**Problem requirements**. Your answer should consist of the lines below that hold the word "down".

-- Opening Marker --

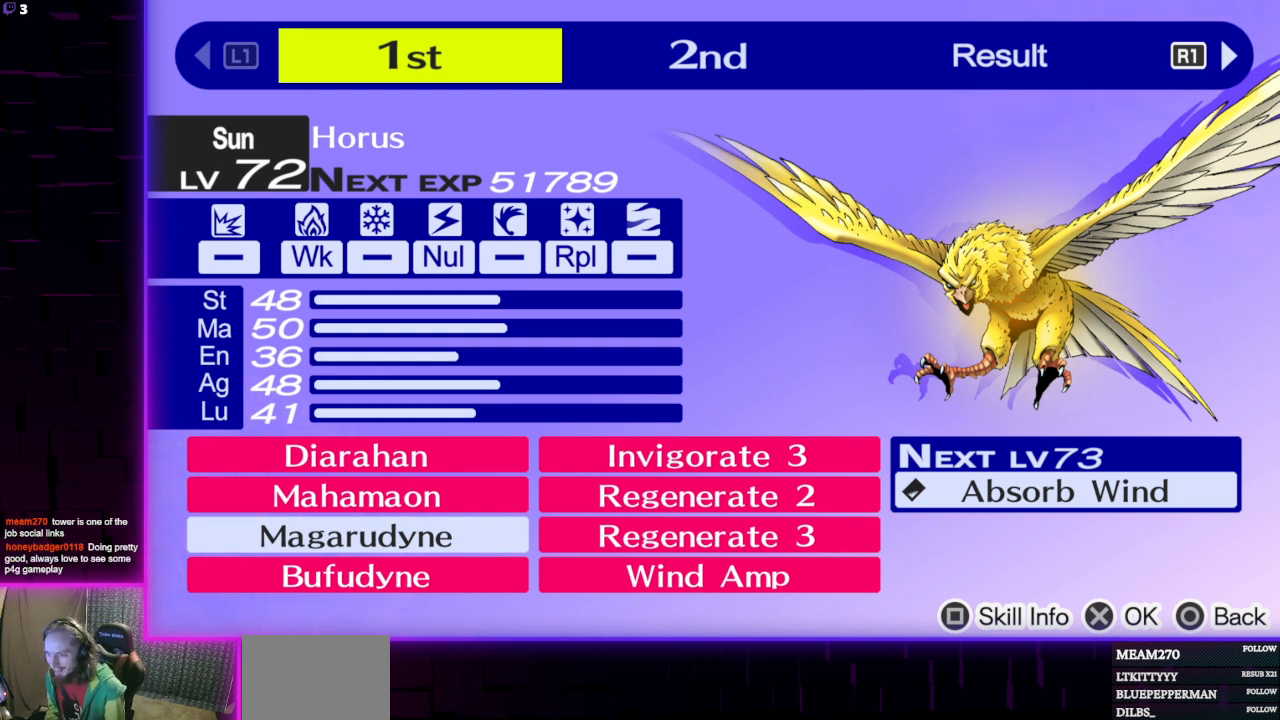
Gameplay with a controller (Xbox layout); each line is a JSON object with the inputs held at the frame after it. "events" lists button and stick changes between this image and that frame as [ms after this image, input, new state], when the widget could be followed in between.
{"buttons": ["R1"], "left_stick": "center", "right_stick": "center", "events": [[434, "R1", "down"]]}
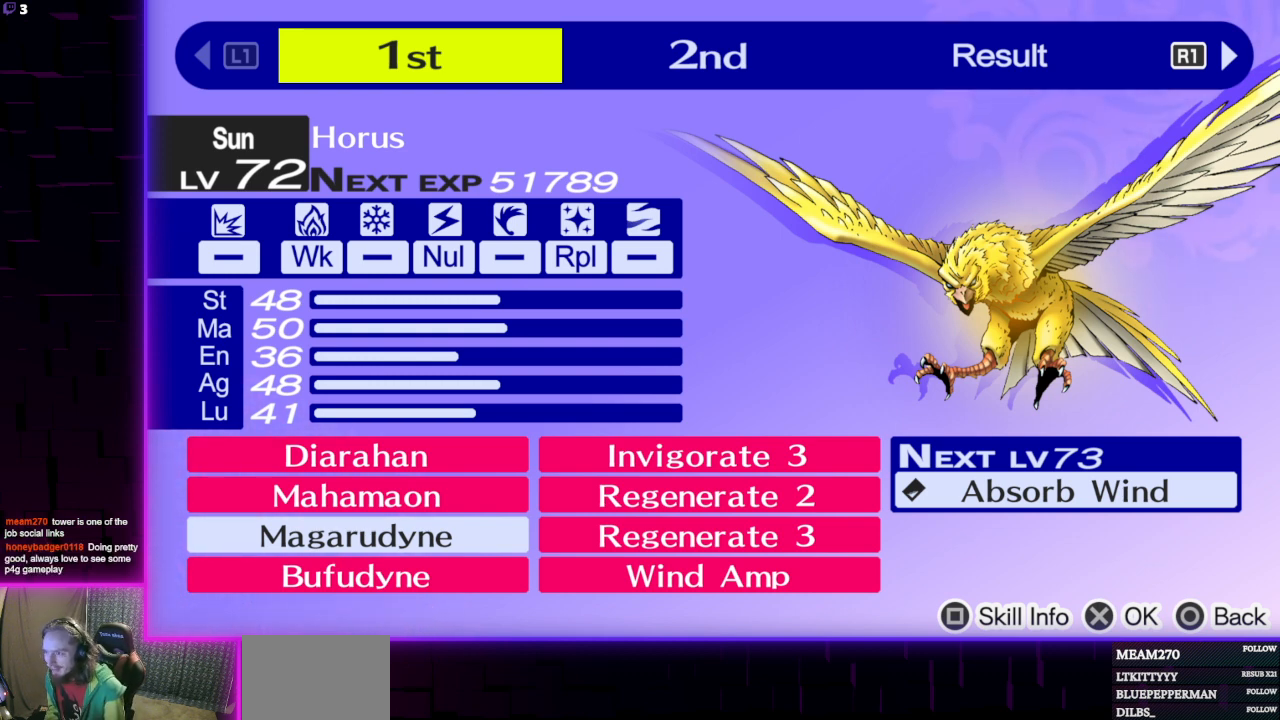
{"buttons": ["R1"], "left_stick": "center", "right_stick": "center", "events": [[67, "R1", "up"], [501, "R1", "down"]]}
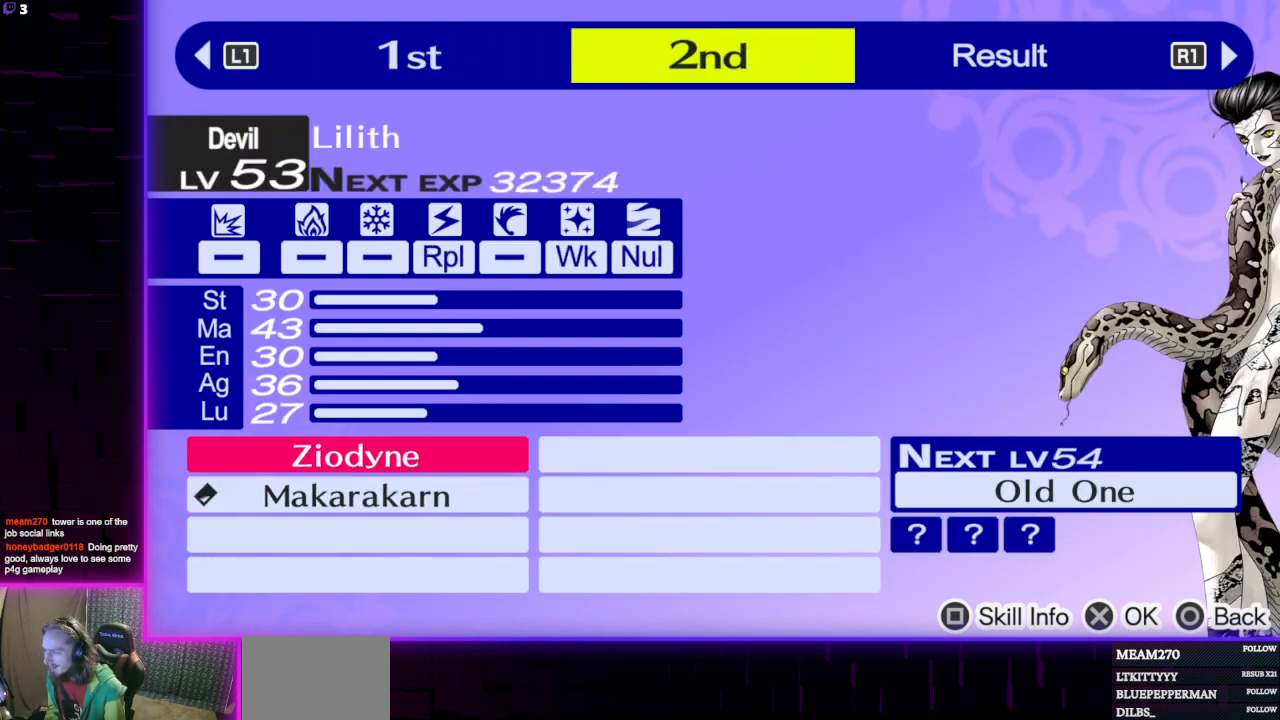
{"buttons": [], "left_stick": "center", "right_stick": "center", "events": [[100, "R1", "up"]]}
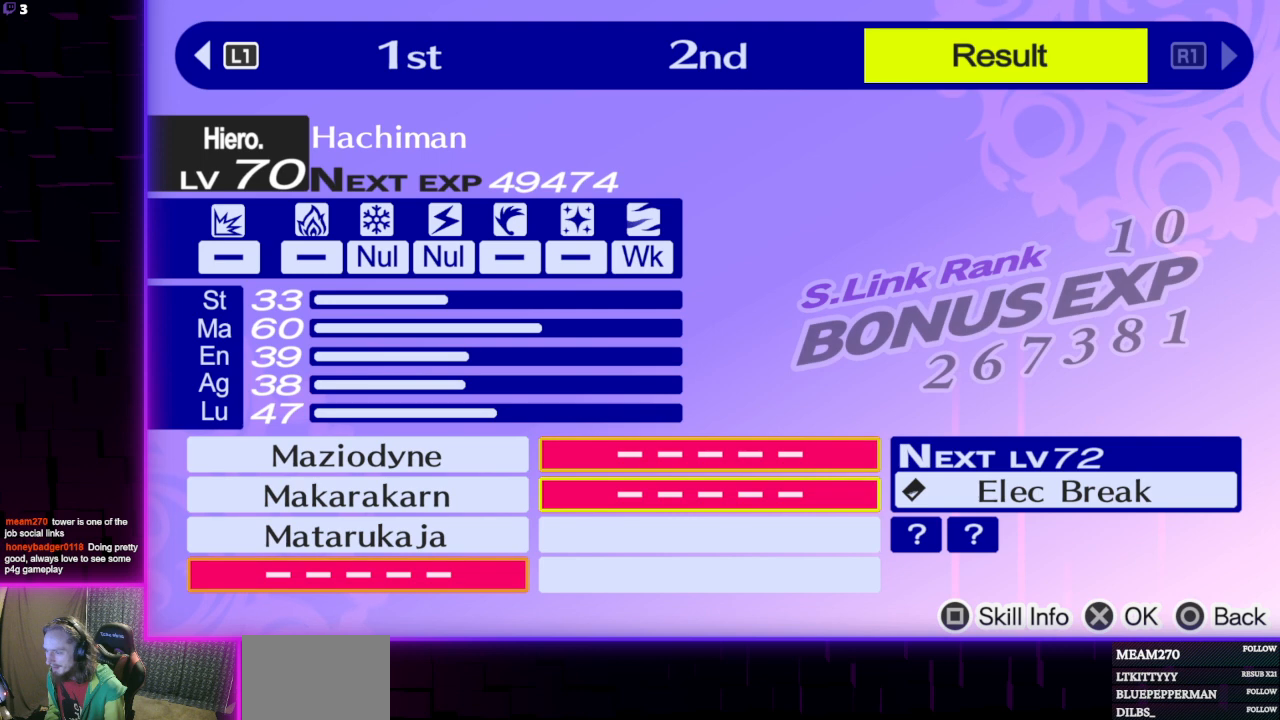
{"buttons": [], "left_stick": "center", "right_stick": "center", "events": []}
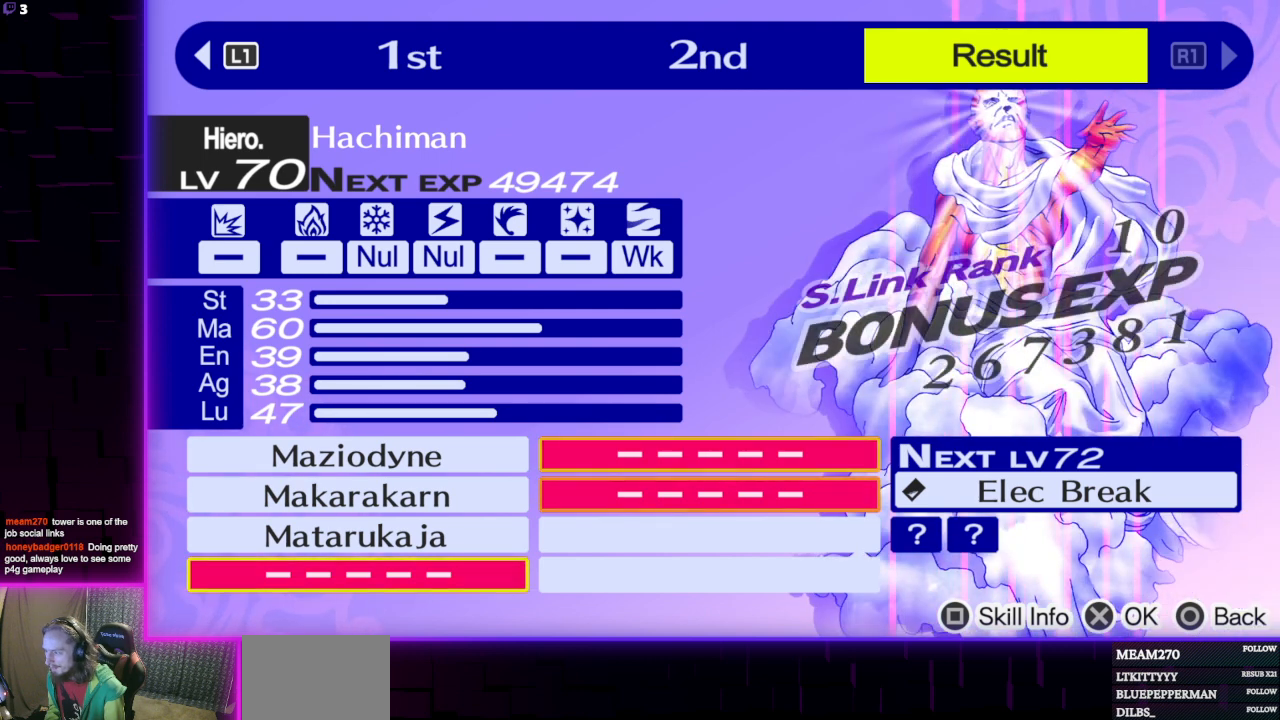
{"buttons": [], "left_stick": "center", "right_stick": "center", "events": []}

-- Closing Marker --

**Solution to this task**.
{"buttons": ["R1"], "left_stick": "center", "right_stick": "center", "events": [[434, "R1", "down"]]}
{"buttons": ["R1"], "left_stick": "center", "right_stick": "center", "events": [[67, "R1", "up"], [501, "R1", "down"]]}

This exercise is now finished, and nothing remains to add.